2°) d'enjoindre à l'Etat de prendre immédiatement toutes mesures nécessaires pour l'intégrer sans délai dans les effectifs de l'Ecole nationale d'administration pénitentiaire le 31 mars 2025 ;

3°) de condamner l'État à lui verser la somme de 200 000 CFP au titre de l'article L. 761-1 du code de justice administrative.

Le requérant soutient que c'est à tort que le ministre lui impute des faits de viol incestueux commis sur un mineur de 15 ans du 01 janvier 1991 au 01 janvier 1996 alors que dans cette affaire il a été cité comme témoin, tout simplement, et n'a jamais été mis en examen pour de tels faits, et encore moins accusé ;

Vu les autres pièces du dossier.

Vu :

- la loi organique n° 2004-192 du 27 février 2004 ;

- le code de justice administrative.

Considérant ce qui suit :

1. Aux termes de l'article R. 351-3 du code de justice administrative : " Lorsqu'une cour administrative d'appel ou un tribunal administratif est saisi de conclusions qu'il estime relever de la compétence d'une juridiction administrative autre que le Conseil d'Etat, son président, ou le magistrat qu'il délègue, transmet sans délai le dossier à la juridiction qu'il estime compétente. / Toutefois, en cas de difficultés particulières, il peut transmettre sans délai le dossier au président de la section du contentieux du Conseil d'Etat qui règle la question de compétence et attribue le jugement de tout ou partie de l'affaire à la juridiction qu'il estime compétente ".

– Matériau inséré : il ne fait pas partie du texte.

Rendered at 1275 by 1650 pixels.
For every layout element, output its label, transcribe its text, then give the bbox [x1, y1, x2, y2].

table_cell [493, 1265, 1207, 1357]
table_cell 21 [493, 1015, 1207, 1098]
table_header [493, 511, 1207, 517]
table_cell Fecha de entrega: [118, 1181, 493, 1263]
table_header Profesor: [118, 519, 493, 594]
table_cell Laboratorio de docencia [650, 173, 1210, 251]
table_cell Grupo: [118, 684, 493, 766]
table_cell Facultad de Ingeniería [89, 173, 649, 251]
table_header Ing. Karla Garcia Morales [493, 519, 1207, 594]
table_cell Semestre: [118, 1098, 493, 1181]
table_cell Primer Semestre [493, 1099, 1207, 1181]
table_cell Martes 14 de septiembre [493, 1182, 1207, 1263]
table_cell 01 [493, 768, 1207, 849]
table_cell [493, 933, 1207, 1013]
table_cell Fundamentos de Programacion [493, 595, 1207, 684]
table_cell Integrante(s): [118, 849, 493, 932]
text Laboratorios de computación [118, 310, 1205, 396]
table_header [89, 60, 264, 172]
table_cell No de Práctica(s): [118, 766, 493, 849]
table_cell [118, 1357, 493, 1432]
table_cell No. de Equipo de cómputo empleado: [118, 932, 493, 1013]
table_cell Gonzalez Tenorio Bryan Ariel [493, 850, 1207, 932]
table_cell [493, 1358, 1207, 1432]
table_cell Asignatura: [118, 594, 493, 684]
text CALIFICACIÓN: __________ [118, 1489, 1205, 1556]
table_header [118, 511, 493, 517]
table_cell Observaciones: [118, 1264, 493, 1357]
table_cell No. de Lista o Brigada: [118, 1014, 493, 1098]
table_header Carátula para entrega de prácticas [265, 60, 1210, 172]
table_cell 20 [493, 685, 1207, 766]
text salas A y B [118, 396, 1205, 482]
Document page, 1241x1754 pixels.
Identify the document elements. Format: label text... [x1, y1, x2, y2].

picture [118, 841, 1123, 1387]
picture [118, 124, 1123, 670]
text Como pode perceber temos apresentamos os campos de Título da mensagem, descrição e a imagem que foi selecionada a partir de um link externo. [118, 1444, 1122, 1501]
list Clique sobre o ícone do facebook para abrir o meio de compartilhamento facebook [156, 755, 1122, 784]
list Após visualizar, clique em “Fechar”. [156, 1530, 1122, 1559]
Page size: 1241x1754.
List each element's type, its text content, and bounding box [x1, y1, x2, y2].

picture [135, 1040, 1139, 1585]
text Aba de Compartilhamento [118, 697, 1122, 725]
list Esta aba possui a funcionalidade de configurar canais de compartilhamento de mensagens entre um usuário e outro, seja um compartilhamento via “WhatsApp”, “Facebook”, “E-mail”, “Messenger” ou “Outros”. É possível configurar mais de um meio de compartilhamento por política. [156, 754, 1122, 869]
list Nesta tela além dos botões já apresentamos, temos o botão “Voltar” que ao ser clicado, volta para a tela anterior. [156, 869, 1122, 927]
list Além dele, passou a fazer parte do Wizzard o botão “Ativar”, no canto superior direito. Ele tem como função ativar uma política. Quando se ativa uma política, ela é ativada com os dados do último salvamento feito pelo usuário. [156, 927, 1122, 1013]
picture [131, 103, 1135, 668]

2. Aux termes de l'article R. 312-1 du même code : " Lorsqu'il n'en est pas disposé autrement par les dispositions de la section 2 du présent chapitre ou par un texte spécial, le tribunal administratif territorialement compétent est celui dans le ressort duquel a légalement son siège l'autorité qui, soit en vertu de pouvoir propre, soit par délégation, a pris la décision attaquée () " Aux termes de l'article R. 312-12 du code de justice administrative : " Tous les litiges d'ordre individuel, y compris notamment ceux relatifs aux questions pécuniaires, intéressant les fonctionnaires () Si cette décision a un caractère collectif (tels notamment les tableaux d'avancement, les listes d'aptitude, les procès-verbaux de jurys d'examens ou de concours, les nominations, promotions ou mutations présentant entre elles un lien de connexité) et si elle concerne des agents affectés ou des emplois situés dans le ressort de plusieurs tribunaux administratifs, l'affaire relève de la compétence du tribunal administratif dans le ressort duquel siège l'auteur de la décision attaquée. " ;

3. Le présent litige se rapporte au refus de nomination de M. B, lauréat admis au concours de recrutement des surveillants et surveillantes pénitentiaires de l'administration pénitentiaire, en qualité d'élève surveillant pénitentiaire, pour la 2ème session 2024. L'intéressé n'ayant pas la qualité de fonctionnaire à la date de la présente ordonnance, le litige ressortit donc à la compétence du tribunal administratif de Paris, dans le ressort duquel se trouve le siège de l'auteur de la décision litigieuse et non à la compétence territoriale du tribunal administratif de la Polynésie française. Par suite, il y a lieu de transmettre la requête de M. B au tribunal administratif de Paris.

O R D O N N E

Article 1er : Le dossier de la requête de M. B est transmis au tribunal administratif de Paris.

Article 2 : La présente ordonnance sera notifiée à M. B, au garde des sceaux, ministre de la justice et au tribunal administratif de Paris.

Fait à Papeete, le 17 mars 2025

Le président,

P. Devillers

La République mande et ordonne au haut-commissaire de la République en Polynésie française en ce qui le concerne ou à tous commissaires de justice à ce requis en ce qui concerne les voies de droit commun contre les parties privées, de pourvoir à l'exécution de la présente décision.